E non convincere nemmeno il ragazzo a cenare fuori. Si rammarica di aver mangiato in un ristorante di cui non ha prima cercato su Google per avere un “senso del temperamento politico dello spazio”.

“Avevamo quasi finito di mangiare quando un gruppo di clienti che ci stavano osservando si è alzato per andarsene”, scrive. “Mentre uscivano, si sono fermati di fronte al nostro tavolo e hanno iniziato a cantare sopra le nostre teste per due minuti “Am Yisrael Chai” – un inno nazionalista israeliano spesso cantato da folle razziste mentre molestavano i palestinesi”.

In realtà, “Am Yisrael Chai” è una dichiarazione di orgoglio per Israele.
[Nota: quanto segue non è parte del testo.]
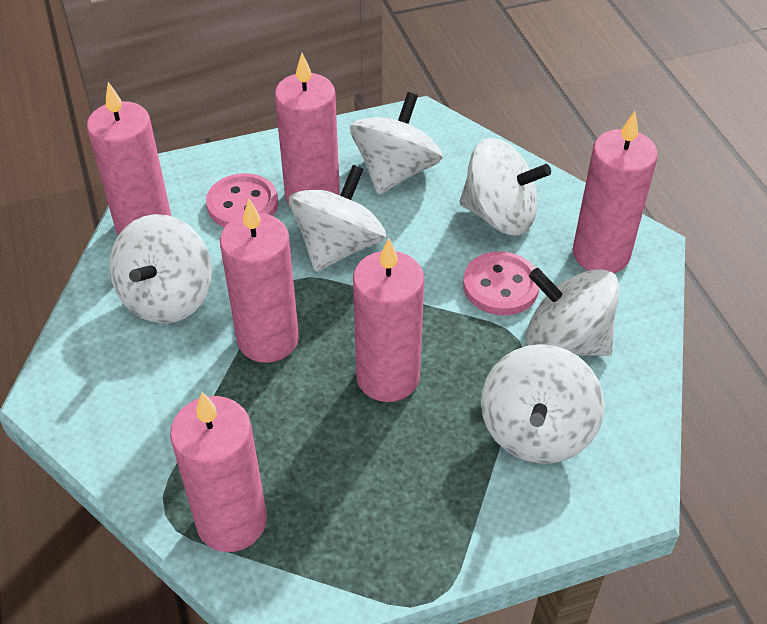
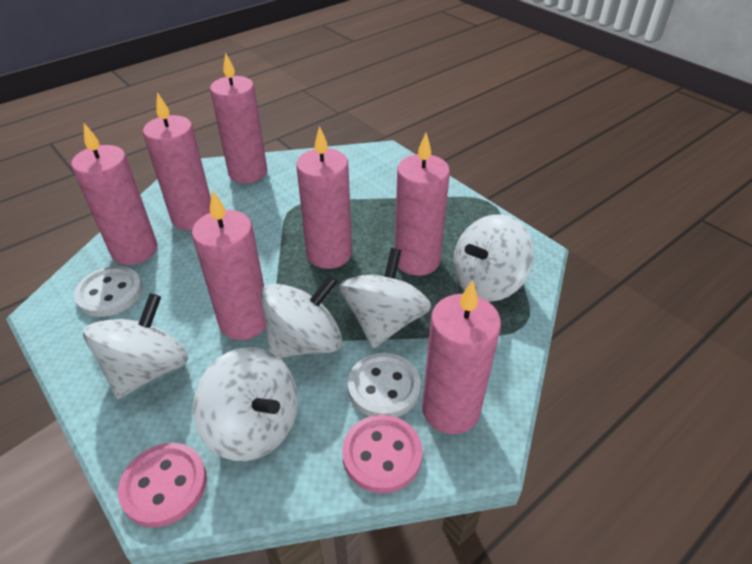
pink candle: [87,82,171,235] [170,392,267,552] [220,199,299,363] [275,53,340,206] [353,238,424,402] [573,111,658,273] = 6 -> [71,123,157,265] [143,92,211,230] [192,190,266,340] [210,52,267,183] [296,126,352,269] [395,133,450,276] [422,280,501,434] = 7
white button: none = 0 -> [74,266,143,317] [348,353,421,417] = 2
white spinning top: [109,214,212,324] [289,165,386,272] [350,92,443,195] [459,138,551,235] [481,344,605,464] [526,268,620,356] = 6 -> [83,293,188,399] [193,347,298,461] [261,275,342,358] [339,248,431,348] [453,214,534,302] = 5

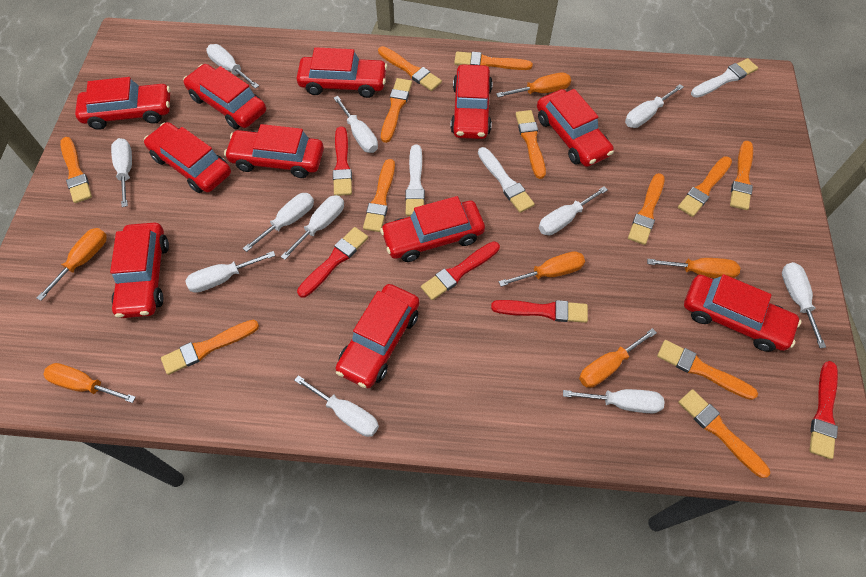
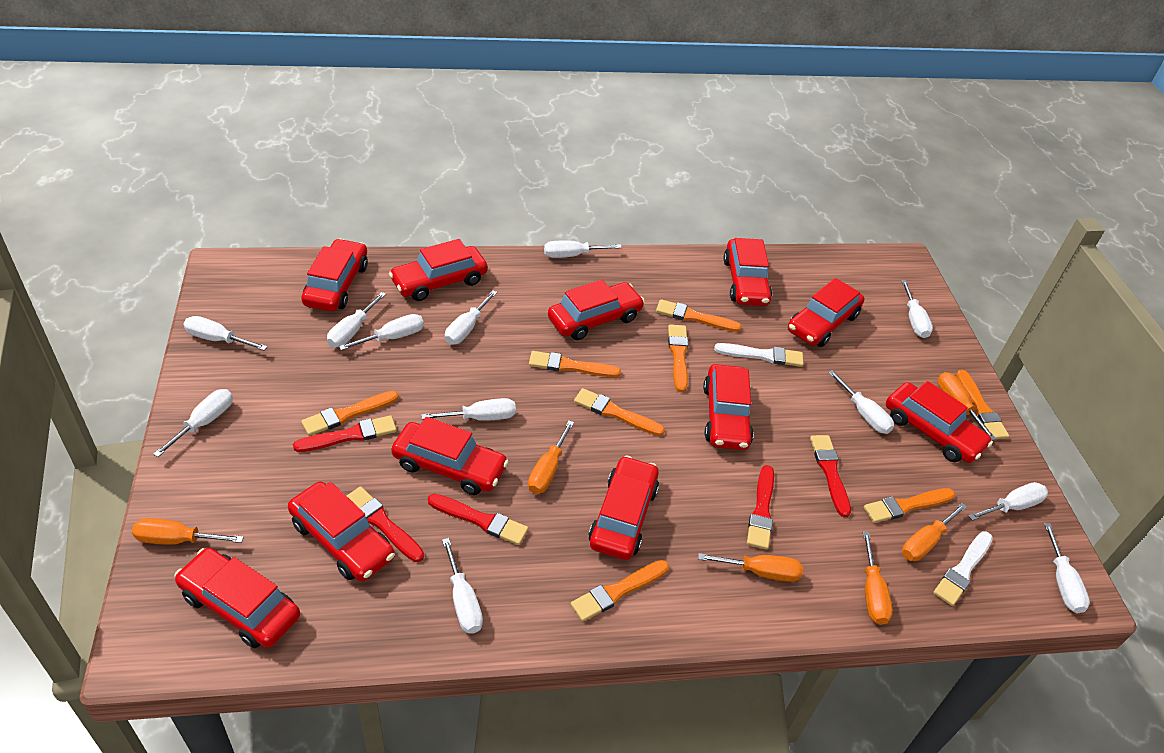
orange brush: [60,137,92,203] [161,320,259,375] [363,159,395,232] [378,46,442,91] [381,78,412,143] [454,51,533,70] [516,110,546,179] [628,173,665,245] [657,340,758,400] [678,156,732,217] [678,389,770,478] [730,141,753,210] = 12 -> [301,391,399,436] [529,351,621,377] [571,560,669,622] [574,388,665,436] [656,299,742,332] [668,324,689,392] [864,488,955,523] [956,370,1009,439] = 8
white brush: [405,145,425,216] [478,147,535,213] [691,58,758,98] = 3 -> [714,343,803,367] [933,531,993,606] = 2
white screwdriver: [111,138,132,207] [185,251,275,293] [206,44,259,89] [243,193,314,252] [281,195,344,260] [294,375,379,437] [334,96,378,153] [539,186,608,235] [563,389,665,413] [625,84,684,128] [782,262,826,348] = 11 -> [153,389,233,457] [184,316,268,351] [327,292,386,348] [339,314,424,350] [421,398,516,421] [442,538,483,634] [445,290,497,345] [544,240,622,258] [828,370,894,434] [901,280,933,338] [968,482,1048,521] [1044,523,1090,613] = 12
Suppongo che un uomo così desideroso di normalità non impedirebbe agli altri studenti di muoversi liberamente nel campus della Columbia. Sicuramente sarebbe un chiaro oppositore dei tanti manifestanti che molestano i commensali, interrompono i pendolari e disturbano le persone che cercano solo di superare la giornata. Come i manifestanti di Wthin Our Lifetime who ha recentemente preso di mira le persone che mangiavano in ristoranti di proprietà ebraica Il ristorante mediterraneo Motek, che urla “bombardare Israele” e chiamarli “pedofili”.

Ma questo tipo di vittimismo perpetuo coincide con il diritto di un uomo adulto che crede sia suo diritto scatenare la plebaglia in un paese di cui non gode della cittadinanza. È anche un riflesso di quanto siamo stati addormentati quando si è trattato di far entrare persone che cercano di distruggere il nostro modo di vivere.

Il saggio sul New York Magazine di Mahmoud Khalil è stato un corso di autocommiserazione. James Keivom

La fila per entrare negli Stati Uniti è lunga e abbiamo la discrezione di decidere chi riesce a superare quella corda di velluto.

Ma Khalil ancora non lo capisce. Invece piagnucola: “Perché mi è successo questo? Cosa verrà dopo? Sarò detenuto di nuovo? O deportato?

A Dio piacendo, sì.

“Resto a New York per combattere questo sistema ingiusto che tratta la parola palestinese come una minaccia”, scrive.

Speriamo che possa godere della libertà di parola in Siria.